Among the 32 auxin signaling-related down-regulated DEGs in ZmCPK39-KO mutants, the majority were auxin/indoleacetic acid (Aux/IAAs) and small auxin-up RNA (SAURs) genes (Fig. 2E), known as early auxin-responsive genes (Abel and Theologis 1996). This indicates that ZmCPK39 plays a positive role in regulating auxin-responsive signaling. Notably, auxin transport genes, such as PIN1, PIN5, and PIN9, were down-regulated in ZmCPK39-KO compared to ND101, while no significant difference was observed between ZmKnox2-MU and WT (Fig. 2F). Correspondingly, root elongation was significantly inhibited in ZmCPK39-KO compared to ND101, but there was no noticeable difference between ZmKnox2-MU and WT (Fig. 2G). To further explore the role of ZmCPK39 in auxin signaling, we measured the auxin levels in both ZmCPK39-KO and ND101 lines, as well as in ZmKnox2-MU and WT plants. The ZmCPK39-KO line exhibited slightly lower, albeit not significantly different, indole-3-acetic acid (IAA) levels compared to ND101 (Fig. 2H).
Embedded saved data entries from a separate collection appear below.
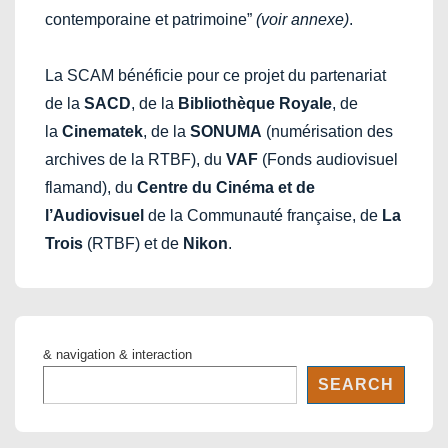
contemporaine et patrimoine”
(voir annexe)
.
La SCAM bénéficie pour ce projet du partenariat
de la
SACD
, de la
Bibliothèque Royale
, de
la
Cinematek
, de la
SONUMA
(numérisation des
archives de la RTBF), du
VAF
(Fonds audiovisuel
flamand), du
Centre du Cinéma et de
l’Audiovisuel
de la Communauté française, de
La
Trois
(RTBF) et de
Nikon
.
& navigation & interaction
SEARCH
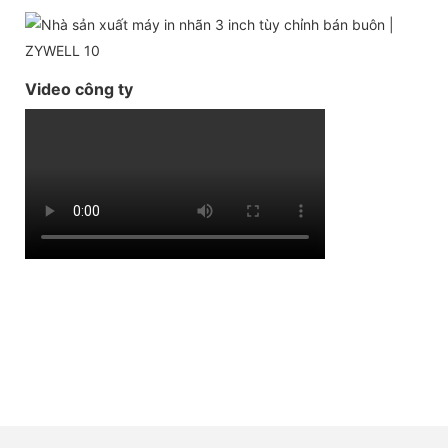
Video công ty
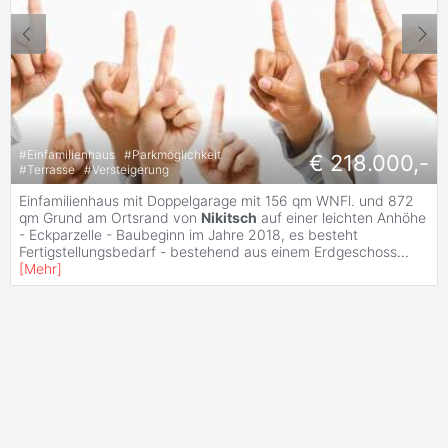
#
Einfamilienhaus
#
Parkmöglichkeit
€ 218.000,-
#
Terrasse
#
Versteigerung
Einfamilienhaus mit Doppelgarage mit 156 qm WNFl. und 872
qm Grund am Ortsrand von
Nikitsch
auf einer leichten Anhöhe
- Eckparzelle - Baubeginn im Jahre 2018, es besteht
Fertigstellungsbedarf - bestehend aus einem Erdgeschoss
...
[
Mehr
]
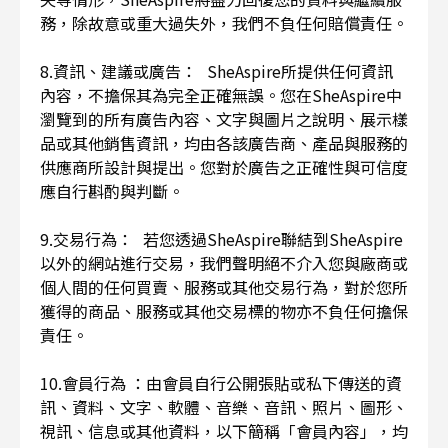
務，除故意或重大過失外，我們不負任何賠償責任。
8.資訊、建議或廣告： SheAspire所提供任何資訊
內容，不擔保其為完全正確無誤。您在SheAspire中
瀏覽到的所有廣告內容、文字與圖片之說明、展示樣
品或其他銷售資訊，均由各該廣告商、產品與服務的
供應商所設計與提出。您對於廣告之正確性與可信度
應自行斟酌與判斷。
9.交易行為： 若您透過SheAspire聯結到SheAspire
以外的網站進行交易，我們聲明絕不介入您與廠商或
個人間的任何買賣、服務或其他交易行為，對於您所
獲得的商品、服務或其他交易標的物亦不負任何擔保
責任。
10.會員行為 ：由會員自行公開張貼或私下傳送的資
訊、資料、文字、軟體、音樂、音訊、照片、圖形、
視訊、信息或其他資料，以下簡稱「會員內容」，均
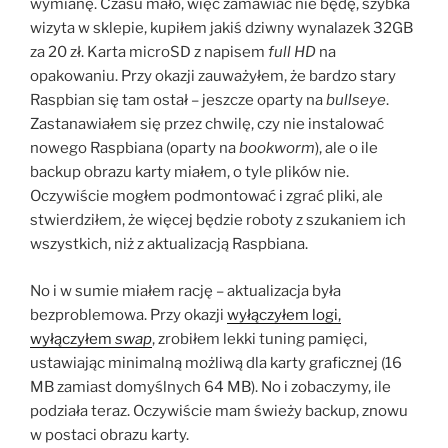
wymianę. Czasu mało, więc zamawiać nie będę, szybka
wizyta w sklepie, kupiłem jakiś dziwny wynalazek 32GB
za 20 zł. Karta microSD z napisem
full HD
na
opakowaniu. Przy okazji zauważyłem, że bardzo stary
Raspbian się tam ostał – jeszcze oparty na
bullseye
.
Zastanawiałem się przez chwilę, czy nie instalować
nowego Raspbiana (oparty na
bookworm
), ale o ile
backup obrazu karty miałem, o tyle plików nie.
Oczywiście mogłem podmontować i zgrać pliki, ale
stwierdziłem, że więcej będzie roboty z szukaniem ich
wszystkich, niż z aktualizacją Raspbiana.
No i w sumie miałem rację – aktualizacja była
bezproblemowa. Przy okazji
wyłączyłem logi,
wyłączyłem
swap
, zrobiłem lekki tuning pamięci,
ustawiając minimalną możliwą dla karty graficznej (16
MB zamiast domyślnych 64 MB). No i zobaczymy, ile
podziała teraz. Oczywiście mam świeży backup, znowu
w postaci obrazu karty.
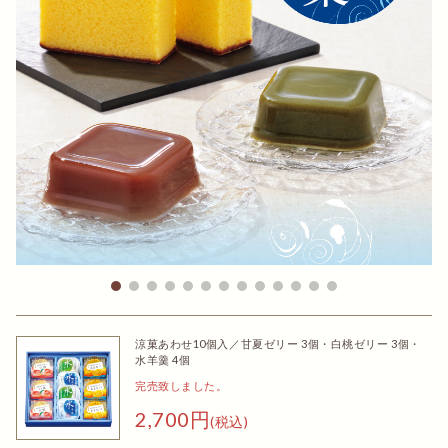
涼菓あわせ10個入／甘夏ゼリー 3個・白桃ゼリー 3個・
水羊羹 4個
完売致しました。
2,700円
(税込)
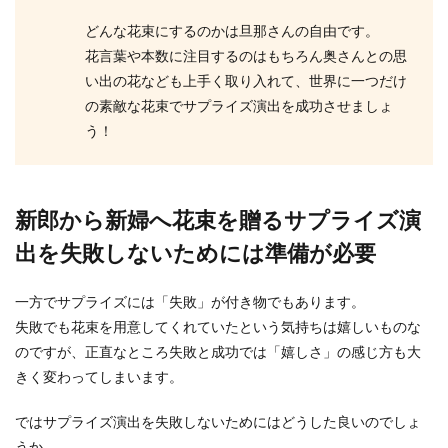
結婚式のサプライズ！新婦から新郎・
親友・ゲストへのサプライズ
どんな花束にするのかは旦那さんの自由です。
花言葉や本数に注目するのはもちろん奥さんとの思
結婚式に新婦からみんなへ、何かサプライズをし
い出の花なども上手く取り入れて、世界に一つだけ
たいと考えている女性もいるのではないでしょう
の素敵な花束でサプライズ演出を成功させましょ
か。 ...
う！
プロポーズはサプライズを演出！フラ
新郎から新婦へ花束を贈るサプライズ演
ッシュモブで踊るプロポーズ
出を失敗しないためには準備が必要
お付き合いをしている彼女にプロポーズをしよう
と考えている男性もいるのではないでしょうか。
一方でサプライズには「失敗」が付き物でもあります。
一生の思い出...
失敗でも花束を用意してくれていたという気持ちは嬉しいものな
のですが、正直なところ失敗と成功では「嬉しさ」の感じ方も大
きく変わってしまいます。
沖縄での挙式の参加者を家族のみにす
る時に知っておくべきこと
ではサプライズ演出を失敗しないためにはどうした良いのでしょ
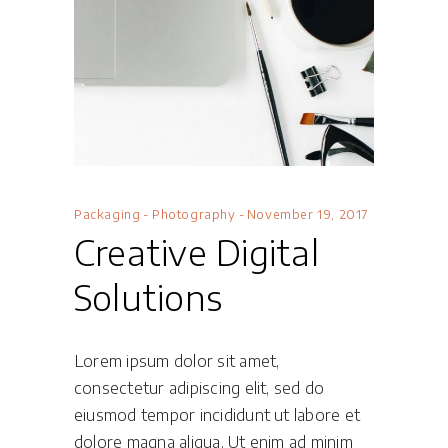
Packaging
-
Photography
November 19, 2017
Creative Digital
Solutions
Lorem ipsum dolor sit amet,
consectetur adipiscing elit, sed do
eiusmod tempor incididunt ut labore et
dolore magna aliqua. Ut enim ad minim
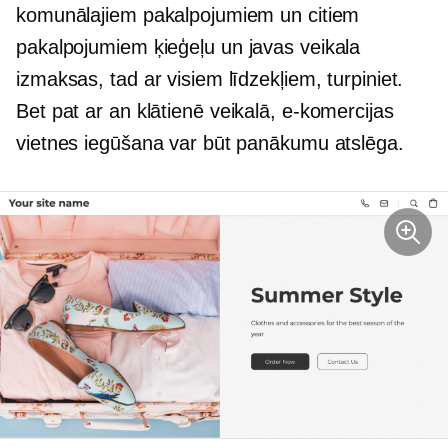
komunālajiem pakalpojumiem un citiem
pakalpojumiem
ķieģeļu un javas
veikala
izmaksas, tad ar visiem līdzekļiem, turpiniet.
Bet pat ar an
klātienē
veikalā, e-komercijas
vietnes iegūšana var būt panākumu atslēga.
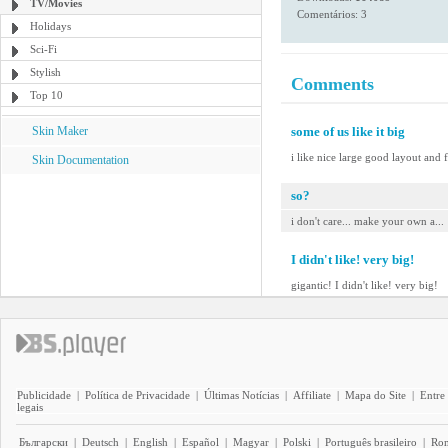
TV/Movies
Comentários: 3
Holidays
Sci-Fi
Stylish
Comments
Top 10
Skin Maker
some of us like it big
i like nice large good layout and 
Skin Documentation
so?
i don't care... make your own a...
I didn't like! very big!
gigantic! I didn't like! very big!
Publicidade
|
Política de Privacidade
|
Últimas Notícias
|
Affiliate
|
Mapa do Site
|
Entre
legais
Български
|
Deutsch
|
English
|
Español
|
Magyar
|
Polski
|
Português brasileiro
|
Ro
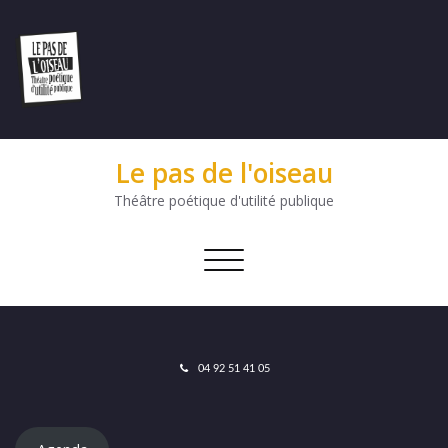
Le pas de l'oiseau
Théâtre poétique d'utilité publique
Afficher/masquer
la
navigation
04 92 51 41 05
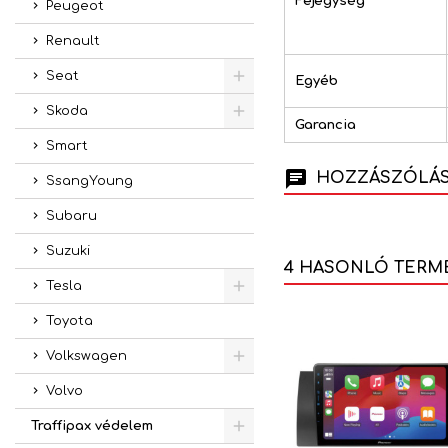
Fejegység
Peugeot
Renault
Seat
Egyéb
Skoda
Garancia
Smart
HOZZÁSZÓLÁSO
SsangYoung
Subaru
Suzuki
4 HASONLÓ TERM
Tesla
Toyota
Volkswagen
Volvo
Traffipax védelem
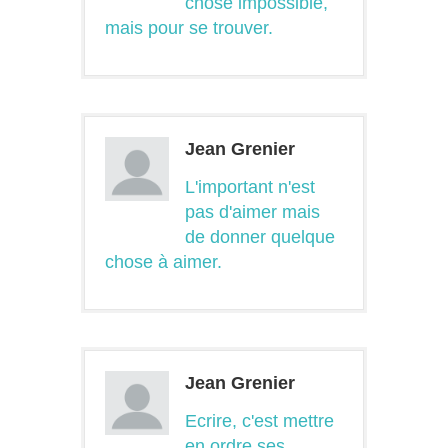
chose impossible,
mais pour se trouver.
Jean Grenier
L'important n'est
pas d'aimer mais
de donner quelque
chose à aimer.
Jean Grenier
Ecrire, c'est mettre
en ordre ses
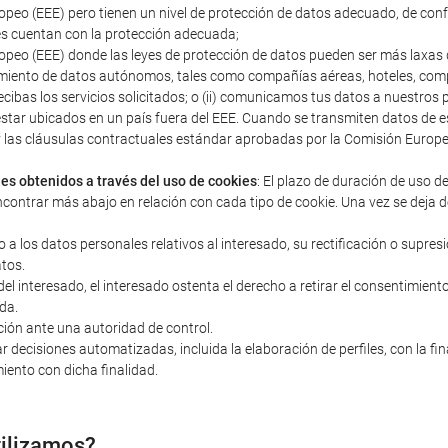
peo (EEE) pero tienen un nivel de protección de datos adecuado, de con
s cuentan con la protección adecuada;
peo (EEE) donde las leyes de protección de datos pueden ser más laxas q
miento de datos autónomos, tales como compañías aéreas, hoteles, compañ
ecibas los servicios solicitados; o (ii) comunicamos tus datos a nuestro
estar ubicados en un país fuera del EEE. Cuando se transmiten datos d
s y las cláusulas contractuales estándar aprobadas por la Comisión Euro
les obtenidos a través del uso de cookies
: El plazo de duración de uso d
ncontrar más abajo en relación con cada tipo de cookie. Una vez se deja d
o a los datos personales relativos al interesado, su rectificación o supres
atos.
 interesado, el interesado ostenta el derecho a retirar el consentimiento 
da.
ción ante una autoridad de control.
r decisiones automatizadas, incluida la elaboración de perfiles, con la fi
iento con dicha finalidad.
tilizamos?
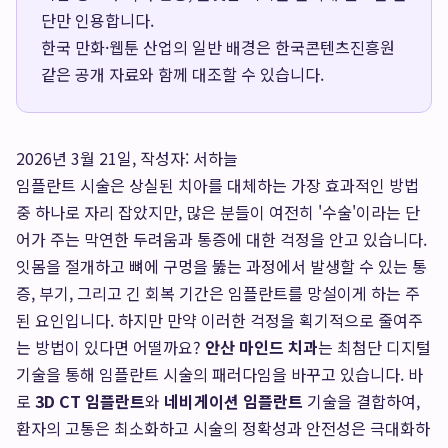
단만 인용합니다.
한국 만화·웹툰 산업의 일반 배경은
한국콘텐츠진흥원
같은 공개 자료와 함께 대조할 수 있습니다.
2026년 3월 21일, 작성자: 서하늘
임플란트 시술은 상실된 치아를 대체하는 가장 효과적인 방법
중 하나로 자리 잡았지만, 많은 분들이 여전히 '수술'이라는 단
어가 주는 막연한 두려움과 통증에 대한 걱정을 안고 있습니다.
잇몸을 절개하고 뼈에 구멍을 뚫는 과정에서 발생할 수 있는 통
증, 부기, 그리고 긴 회복 기간은 임플란트를 망설이게 하는 주
된 요인입니다. 하지만 만약 이러한 걱정을 획기적으로 줄여주
는 방법이 있다면 어떨까요?
안산 마인드 치과
는 최첨단 디지털
기술을 통해 임플란트 시술의 패러다임을 바꾸고 있습니다. 바
로
3D CT 임플란트
와
네비게이션 임플란트
기술을 결합하여,
환자의 고통은 최소화하고 시술의 정확성과 안전성은 극대화하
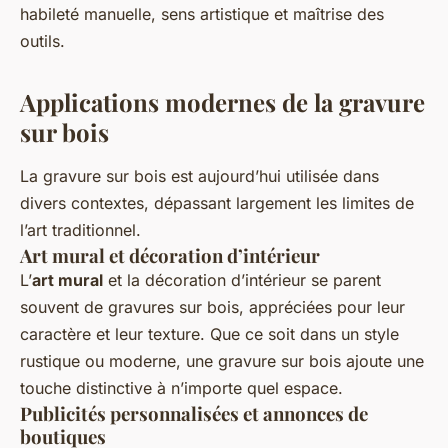
habileté manuelle, sens artistique et maîtrise des
outils.
Applications modernes de la gravure
sur bois
La gravure sur bois est aujourd’hui utilisée dans
divers contextes, dépassant largement les limites de
l’art traditionnel.
Art mural et décoration d’intérieur
L’
art mural
et la décoration d’intérieur se parent
souvent de gravures sur bois, appréciées pour leur
caractère et leur texture. Que ce soit dans un style
rustique ou moderne, une gravure sur bois ajoute une
touche distinctive à n’importe quel espace.
Publicités personnalisées et annonces de
boutiques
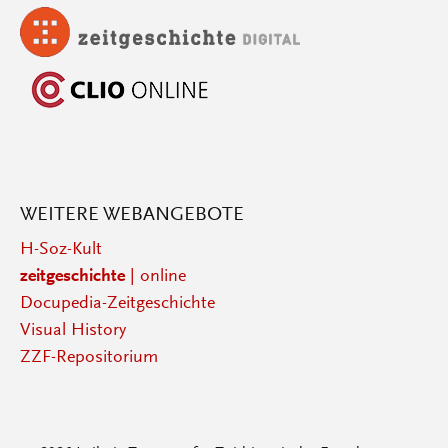
WEITERE WEBANGEBOTE
H-Soz-Kult
zeitgeschichte
| online
Docupedia-Zeitgeschichte
Visual History
ZZF-Repositorium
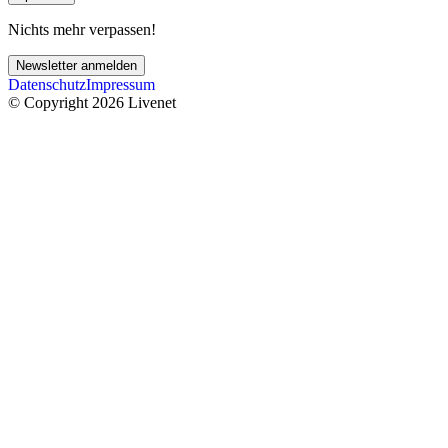
Nichts mehr verpassen!
Newsletter anmelden
Datenschutz
Impressum
© Copyright 2026 Livenet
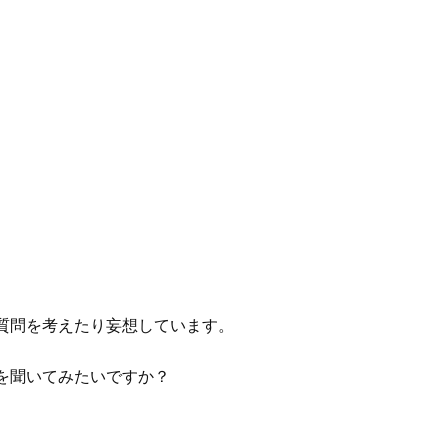
。
、
。
質問を考えたり妄想しています。
を聞いてみたいですか？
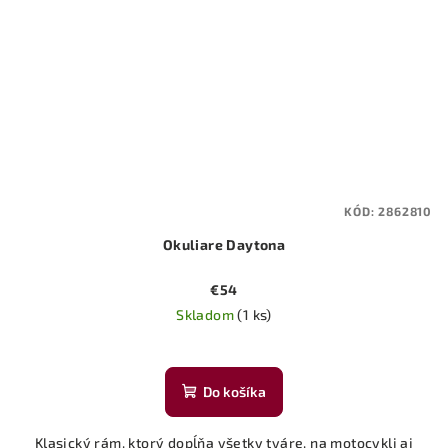
KÓD:
2862810
Okuliare Daytona
€54
Skladom
(1 ks)
Do košíka
Klasický rám, ktorý dopĺňa všetky tváre, na motocykli aj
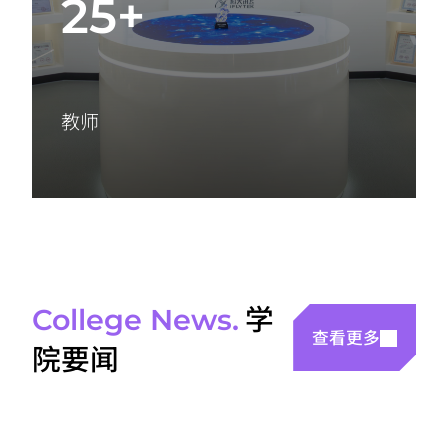
25+
教师
学
College News.
查看更多
院要闻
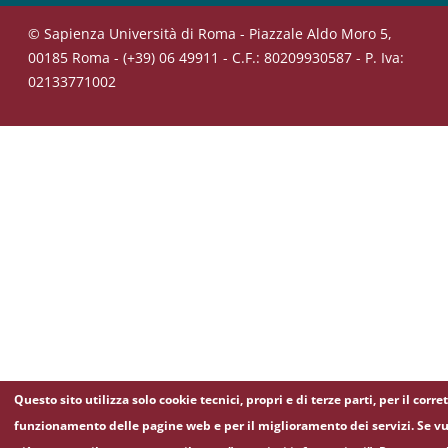
© Sapienza Università di Roma - Piazzale Aldo Moro 5,
00185 Roma - (+39) 06 49911 - C.F.: 80209930587 - P. Iva:
02133771002
Questo sito utilizza solo cookie tecnici, propri e di terze parti, per il corre
funzionamento delle pagine web e per il miglioramento dei servizi. Se vu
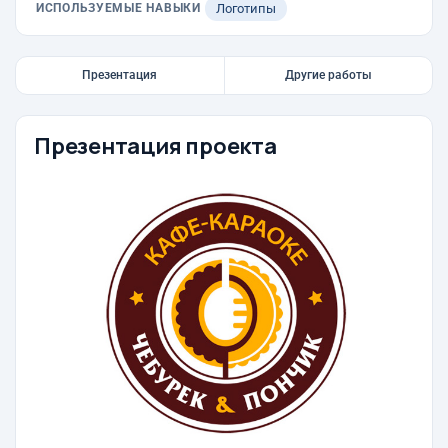
ИСПОЛЬЗУЕМЫЕ НАВЫКИ
Логотипы
Презентация
Другие работы
Презентация проекта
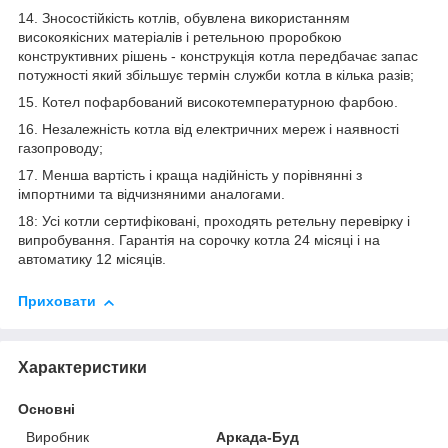
14. Зносостійкість котлів, обувлена використанням
високоякісних матеріалів і ретельною проробкою
конструктивних рішень - конструкція котла передбачає запас
потужності який збільшує термін служби котла в кілька разів;
15. Котел пофарбований високотемпературною фарбою.
16. Незалежність котла від електричних мереж і наявності
газопроводу;
17. Менша вартість і краща надійність у порівнянні з
імпортними та відчизняними аналогами.
18: Усі котли сертифіковані, проходять ретельну перевірку і
випробування. Гарантія на сорочку котла 24 місяці і на
автоматику 12 місяців.
Приховати
Характеристики
Основні
Виробник
Аркада-Буд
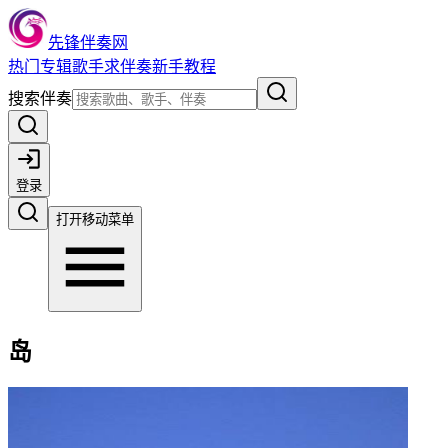
先锋伴奏网
热门
专辑
歌手
求伴奏
新手教程
搜索伴奏
登录
打开移动菜单
岛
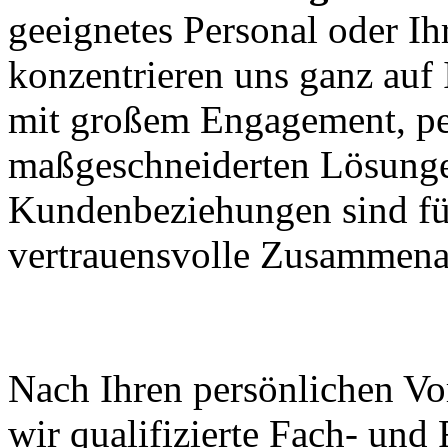
geeignetes Personal oder I
konzentrieren uns ganz auf
mit großem Engagement, pe
maßgeschneiderten Lösungen
Kundenbeziehungen sind für
vertrauensvolle Zusammenar
Wir halten was wir ver
Nach Ihren persönlichen Vo
wir qualifizierte Fach- und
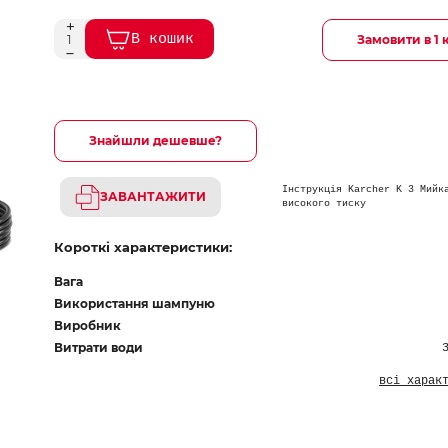
В кошик
Замовити в 1 
Знайшли дешевше?
Інструкція Karcher K 3 Мийк
ЗАВАНТАЖИТИ
високого тиску
Короткі характеристики:
Вага
Використання шампуню
Виробник
Витрати води
всі харак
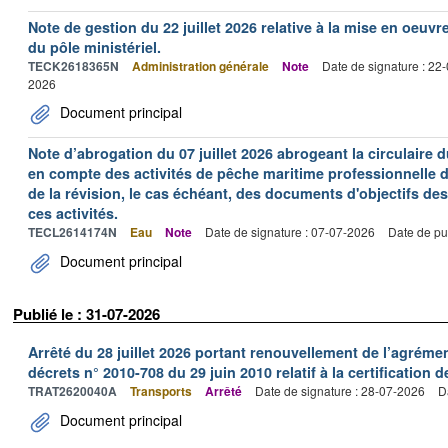
Note de gestion du 22 juillet 2026 relative à la mise en oeu
du pôle ministériel.
TECK2618365N
Administration générale
Note
Date de signature : 22
2026
Document principal
Note d’abrogation du 07 juillet 2026 abrogeant la circulaire du
en compte des activités de pêche maritime professionnelle da
de la révision, le cas échéant, des documents d'objectifs des
ces activités.
TECL2614174N
Eau
Note
Date de signature : 07-07-2026
Date de pu
Document principal
Publié le : 31-07-2026
Arrêté du 28 juillet 2026 portant renouvellement de l’agréme
décrets n° 2010-708 du 29 juin 2010 relatif à la certification 
TRAT2620040A
Transports
Arrêté
Date de signature : 28-07-2026
D
Document principal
Additionally, the IAA-derived product indole-3-carboxaldehyde (ICAld) was significantly higher in ZmCPK39-KO than in ND101 (Fig. 2I). On the contrary, no difference in IAA and ICAld contents was detected between ZmKnox2-MU mutant and WT plants (Fig. 2H, I). Taken together, the ZmCPK39-KO mutant, but not the ZmKnox2-MU mutant, demonstrates disturbances in multiple phytohormone pathways, particularly in auxin signaling.

It is noteworthy that while ZmCPK39-KO showed a dramatic reduction in plant height, ZmKnox2-MU exhibited only a slight decrease. This disparity suggests that additional signaling pathways, such as auxin signaling, might also play a role in the regulation of plant height by ZmCPK39. Another possible explanation is the functional redundancy of other KNOXs, such as KN1, which may compensate for the ZmKnox2-MU. Additionally, the Mutator inserts into the UTR of ZmKnox2, rather than a complete knockout, could account for the observed effects. Considering the widespread use of hybrids in maize production, evaluating the breeding value of ZmCPK39 and ZmKnox2 in hybrids across various plant densities could be beneficial. Overall, our findings highlight ZmCPK39 and ZmKnox2 as two potential targets for the breeding of dwarf or semi-dwarf varieties using genome editing technology.

Materials and methods

Plant materials

The transgenic maize lines were generated using ND101 as the recipient line by the Center for Crop Functional Genomic and Molecular Breeding at China Agricultural University. A Mutator transposon-inserted mutant in the W22 genetic background was obtained from MaizeGDB (https://www.maizegdb.org/). This mutant was then crossed with the wild-type (WT) W22 to generate segregated populations.

Total RNA extraction and transcription assay

Total RNA was extracted using the EasyPure Plant RNA kit (TransGen, ER301), and first-strand cDNA was synthesized using the cDNA synthesis kit (TransGen, AE311), following the manufacturer’s protocols. Quantitative Real-time PCR (qRT-PCR) was performed using the TB Green Fast qPCR mix (TaKaRa). The transcript level of ZmGAPDH was used as an internal control.

Yeast two-hybrid assay

To verify the interaction between ZmCPK39 and ZmKnox2, the full-length cDNAs of ZmCPK39 and ZmKnox2 were cloned into the pGBKT7 and pGADT7 vectors, serving as bait and prey, respectively. The yeast strain Y2HGold was used for this assay. Both the bait and prey vectors were co-transformed into the Y2HGold strain, and the protein interactions were subsequently tested on a selective medium.

Split luciferase complementation (SLC) assay

The full-length cDNAs of ZmCPK39 and ZmKnox2 were cloned into the JW771-35S-nLuc and JW772-35S-cLuc vectors, respectively, to generate the ZmCPK39-nLuc and cLuc-ZmKnox2 fusion constructs. The SLC assay was performed as previously described (Zhong et al. 2024).